Via Thomson Reuters: Zika in Africa: Rare birth defect on the rise in Angola. Excerpt:
Emiliano Cula starts to cry as his tiny fingers, curled into a tight fist, are stretched by a physical therapist to stimulate motor control.
Born in a poor neighborhood of Angola's capital Luanda, the 10-month old boy has microcephaly, a birth defect marked by a small head and serious developmental problems. He still can't sit upright and has difficulty seeing and hearing.
"They don't know what caused it," Cula's mother Marie Boa says, sheltering under a blue umbrella from the summer rains. "The doctor said it might have been caused by a mosquito, but I don't know if that's true." The 18-year-old does not know whether her first child will ever walk or talk.

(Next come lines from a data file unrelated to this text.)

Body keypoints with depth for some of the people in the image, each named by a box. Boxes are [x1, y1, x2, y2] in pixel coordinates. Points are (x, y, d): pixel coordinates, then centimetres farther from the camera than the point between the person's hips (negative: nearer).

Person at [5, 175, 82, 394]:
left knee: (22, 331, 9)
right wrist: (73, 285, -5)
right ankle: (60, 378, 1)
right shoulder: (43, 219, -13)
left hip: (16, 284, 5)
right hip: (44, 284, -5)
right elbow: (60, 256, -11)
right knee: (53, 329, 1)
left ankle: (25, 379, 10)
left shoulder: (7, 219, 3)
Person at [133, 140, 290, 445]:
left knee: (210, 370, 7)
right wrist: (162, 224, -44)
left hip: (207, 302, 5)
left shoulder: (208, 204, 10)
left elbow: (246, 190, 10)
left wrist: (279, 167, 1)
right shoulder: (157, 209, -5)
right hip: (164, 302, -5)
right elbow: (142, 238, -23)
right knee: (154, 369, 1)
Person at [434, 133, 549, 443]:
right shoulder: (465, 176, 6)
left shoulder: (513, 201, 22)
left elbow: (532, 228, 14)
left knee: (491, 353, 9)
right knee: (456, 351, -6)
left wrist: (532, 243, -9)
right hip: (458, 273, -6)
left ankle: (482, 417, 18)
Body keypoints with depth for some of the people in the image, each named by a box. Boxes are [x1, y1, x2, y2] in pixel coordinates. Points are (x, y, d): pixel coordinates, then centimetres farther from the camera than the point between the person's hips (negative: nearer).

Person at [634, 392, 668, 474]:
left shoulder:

Cula is one of at least 72 babies born with microcephaly in Angola between February 2017 and May 2018, suspected victims of an emerging Zika outbreak. The cases have gone largely unreported, but an internal World Health Organization report reviewed by Reuters concluded in April that two cases of a potentially dangerous strain of Zika confirmed in early 2017, along with the microcephaly cases identified since then, provided "strong evidences" of a Zika-linked microcephaly cluster in Angola.
A lack of data and diagnostic testing along with a woefully inadequate Angolan health system has made tracking the outbreak difficult. But new findings from a research team in Portugal suggest it is the first on the African mainland involving the Asian strain of the disease.

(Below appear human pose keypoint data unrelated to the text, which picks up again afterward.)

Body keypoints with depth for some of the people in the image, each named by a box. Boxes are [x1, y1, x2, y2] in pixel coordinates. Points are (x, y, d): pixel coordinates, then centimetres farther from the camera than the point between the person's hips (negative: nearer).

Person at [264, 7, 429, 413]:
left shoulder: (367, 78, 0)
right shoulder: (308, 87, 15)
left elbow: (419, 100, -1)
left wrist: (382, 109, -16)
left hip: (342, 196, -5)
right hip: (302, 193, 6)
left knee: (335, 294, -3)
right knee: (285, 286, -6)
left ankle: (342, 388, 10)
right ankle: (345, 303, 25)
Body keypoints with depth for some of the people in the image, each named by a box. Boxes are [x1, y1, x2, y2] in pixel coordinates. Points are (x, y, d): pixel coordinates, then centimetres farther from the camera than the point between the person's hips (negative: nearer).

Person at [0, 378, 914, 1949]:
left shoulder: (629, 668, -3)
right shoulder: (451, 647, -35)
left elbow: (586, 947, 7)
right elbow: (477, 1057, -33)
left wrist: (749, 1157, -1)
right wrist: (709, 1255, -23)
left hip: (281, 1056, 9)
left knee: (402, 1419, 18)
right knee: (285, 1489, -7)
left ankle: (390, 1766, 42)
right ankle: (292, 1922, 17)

It was the Asian strain that caused at least 3,762 cases of Zika-related birth defects, including microcephaly, in Brazil since 2015, as well as serious outbreaks in other Latin American countries. Doctors and researchers now fear it could spread from Angola to other countries on the African continent.

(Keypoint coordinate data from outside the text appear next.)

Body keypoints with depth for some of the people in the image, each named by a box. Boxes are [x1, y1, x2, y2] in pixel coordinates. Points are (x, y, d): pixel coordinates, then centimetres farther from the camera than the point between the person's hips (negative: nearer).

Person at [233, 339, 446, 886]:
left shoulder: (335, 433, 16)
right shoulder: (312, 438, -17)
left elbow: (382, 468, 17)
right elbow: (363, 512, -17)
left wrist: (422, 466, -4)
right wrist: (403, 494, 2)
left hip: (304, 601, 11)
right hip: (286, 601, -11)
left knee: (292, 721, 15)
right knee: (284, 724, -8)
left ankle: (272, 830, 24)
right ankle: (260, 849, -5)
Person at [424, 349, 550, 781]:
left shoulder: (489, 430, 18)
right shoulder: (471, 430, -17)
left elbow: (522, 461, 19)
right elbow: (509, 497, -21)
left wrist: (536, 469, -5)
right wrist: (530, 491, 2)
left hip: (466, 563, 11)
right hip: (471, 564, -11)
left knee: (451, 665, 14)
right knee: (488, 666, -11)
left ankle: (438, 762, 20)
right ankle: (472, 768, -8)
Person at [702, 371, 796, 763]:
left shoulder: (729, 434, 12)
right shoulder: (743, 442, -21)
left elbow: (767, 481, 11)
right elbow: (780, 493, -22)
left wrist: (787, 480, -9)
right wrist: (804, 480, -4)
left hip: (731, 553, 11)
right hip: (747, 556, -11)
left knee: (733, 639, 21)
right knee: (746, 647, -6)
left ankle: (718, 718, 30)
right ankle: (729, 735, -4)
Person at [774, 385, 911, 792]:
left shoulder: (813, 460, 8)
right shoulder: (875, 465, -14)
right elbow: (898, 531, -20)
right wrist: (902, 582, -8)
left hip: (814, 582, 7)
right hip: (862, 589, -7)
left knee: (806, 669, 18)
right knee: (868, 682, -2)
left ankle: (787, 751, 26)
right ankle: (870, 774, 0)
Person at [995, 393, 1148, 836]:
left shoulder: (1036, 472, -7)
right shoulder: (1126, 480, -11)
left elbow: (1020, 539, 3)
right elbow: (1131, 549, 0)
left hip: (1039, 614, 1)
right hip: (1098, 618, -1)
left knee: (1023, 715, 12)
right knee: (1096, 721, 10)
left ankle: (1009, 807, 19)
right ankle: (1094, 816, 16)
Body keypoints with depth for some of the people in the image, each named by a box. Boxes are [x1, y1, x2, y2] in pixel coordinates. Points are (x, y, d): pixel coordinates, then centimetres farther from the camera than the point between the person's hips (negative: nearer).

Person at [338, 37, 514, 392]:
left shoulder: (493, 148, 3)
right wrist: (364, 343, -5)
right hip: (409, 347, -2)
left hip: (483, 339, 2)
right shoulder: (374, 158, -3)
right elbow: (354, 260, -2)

In an emailed response to questions, Angola's ministry of health said it had reports of 41 cases of Zika and 56 cases of microcephaly since January 2017, when it began gathering data. It was not immediately clear why the figures differed from the internal WHO report.
A lack of testing capacity means many cases of microcephaly go undetected, the ministry added, noting also that microcephaly has many causes.
"Probably not all the cases of microcephaly can be attributed to Zika," the ministry said, listing a series of other potential causes such as syphilis and rubella.
The Angolan outbreak comes at a time when world attention has moved on from Zika, and most of the more than $1 billion in U.S. funding allocated to fight the disease has been spent.
"We can't let our attention down on this," said Eve Lackritz, a physician who leads WHO's Zika task force. "We have to stay vigilant and have a sustained response."